Interaction with the Maxima has been implemented as a single class called MaximaChain that allows to separate the functionality that is responsible for interaction with the Maxima process and the code that provides integration with R. For creating a new connection to the Maxima that’s enough to create an instance of the MaximaChain class.

MaximaChain class represents a proxy to an instance of a Maxima process.MaximaChain allows interaction with the Maxima at more higher level than approach with the sockets. User just can send a command and receive a result rather than write crude bytes to a socket or a pipe connected to the Maxima process's input/output streams.

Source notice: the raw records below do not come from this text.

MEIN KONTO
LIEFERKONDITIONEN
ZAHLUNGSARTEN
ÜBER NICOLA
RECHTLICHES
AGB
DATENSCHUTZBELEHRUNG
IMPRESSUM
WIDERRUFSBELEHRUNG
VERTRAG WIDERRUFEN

To kill a Maxima process you should delete MaximaChain object.

The list of general tasks is:

Launching Maxima process and keeping it for sequential user input;

Ability to send command to Maxima and return result in convenient format;

Handling errors messages generated by Maxima and errors that occurs after command execution (when call to Maxima returns an error);

Checking the validity of input expressions;

Correctly stopping Maxima process and removing appropriate object without memory and resource leaks.

The main functions and methods implemented in MaximaChain class that provides listed requirements are

1. MaximaChain constructor.
   Creates an object to interact with Maxima and launches Maxima as a child process.
   Have three parameters: full path to Maxima executable file, path to directory for output files, path to directory that contains supporting files.

2. MaximaChain destructor.
   Only sending to Maxima process command “quit()” not enough to destroy MaximaChain object because Windows cleans up resources only when all handles are closed. MaximaChain destructor closes all handles and waits for child process termination.

3. executeCommand function.
   Sends command to Maxima and returns Maxima output after last command and ending just before the prompt starts.

4. executeCommandList function.
   Passes its argument as the following command of Maxima process and returns the entire response to this command Maxima, including errors.

5. sendCommand function.
   Just send a command to the Maxima. Command must end with ';' or '$'. In another case we append ';' character.

6. checkInput function.
   Check if the input expression is valid. Initialized by a zero value.
   Have two parameters: next expression character to process and current checker state. Return new checker state. The final state is STATE_END.

7. Struct Reply.
   Reads Maxima output until prompt is found and then parses it. Have one input parameter - input stream where Maxima writes its output.

For manipulating C++ objects in R were used Rcpp modules. This approach allows create instances of C++ classes, retrieve/set data members and call methods. External pointers are also useful for that but Rcpp modules wraps them in a nice to use abstraction.

The module is created in a C++ file using the RCPP_MODULE macro, which then contains declarative code of what the module exposes to R.

Since C++ does not have reflection capabilities, modules need declarations of what to expose: constructors, fields or properties, methods or finalizers.

See "Exposing C++ functions and classes with Rcpp modules", Dirk Eddelbuettel and Romain Francois, July 9, 2010.

For using MaximaChain instance and handling errors was created suitable interface in RMaxima C++ class and Rcpp module called Maxima for exposing this functionality to R.

RCPP_MODULE(Maxima) { class_( "RMaxima") .constructor() .method("execute", &RMaxima::execute) .finalizer(&rmaxima_finalizer) ; }

When the R reference object that wraps the internal C++ object goes out of scope, it becomes candidate for GC. When it is GC’ed, the destructor of target class is called. Finalizers allows to add behavior right before the destructor is called.

For using Maxima process in R were implemented following functions:

• mx.start() that creates an instance of the Maxima module and launches the Maxima process;
• mx.exec(character(x)) that executes a Maxima command and returns the result to R.

Stopping Maxima manually and integrating code into an R package will be done in one of the next versions.